##### Input records #####
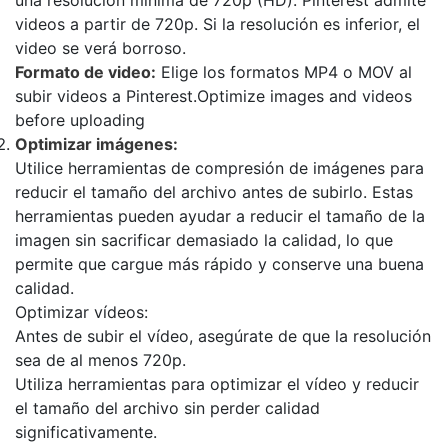
una resolución mínima de 720p (HD). Pinterest admite
videos a partir de 720p. Si la resolución es inferior, el
video se verá borroso.
Formato de video:
Elige los formatos MP4 o MOV al
subir videos a Pinterest.Optimize images and videos
before uploading
Optimizar imágenes:
Utilice herramientas de compresión de imágenes para
reducir el tamaño del archivo antes de subirlo. Estas
herramientas pueden ayudar a reducir el tamaño de la
imagen sin sacrificar demasiado la calidad, lo que
permite que cargue más rápido y conserve una buena
calidad.
Optimizar vídeos:
Antes de subir el vídeo, asegúrate de que la resolución
sea de al menos 720p.
Utiliza herramientas para optimizar el vídeo y reducir
el tamaño del archivo sin perder calidad
significativamente.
#####
■ What the task asks ■
All lines from the one with "reducir el tamaño del" to the end of the entries above are to be written out exactly, the first and last included.

■ Output of the task ■
reducir el tamaño del archivo antes de subirlo. Estas
herramientas pueden ayudar a reducir el tamaño de la
imagen sin sacrificar demasiado la calidad, lo que
permite que cargue más rápido y conserve una buena
calidad.
Optimizar vídeos:
Antes de subir el vídeo, asegúrate de que la resolución
sea de al menos 720p.
Utiliza herramientas para optimizar el vídeo y reducir
el tamaño del archivo sin perder calidad
significativamente.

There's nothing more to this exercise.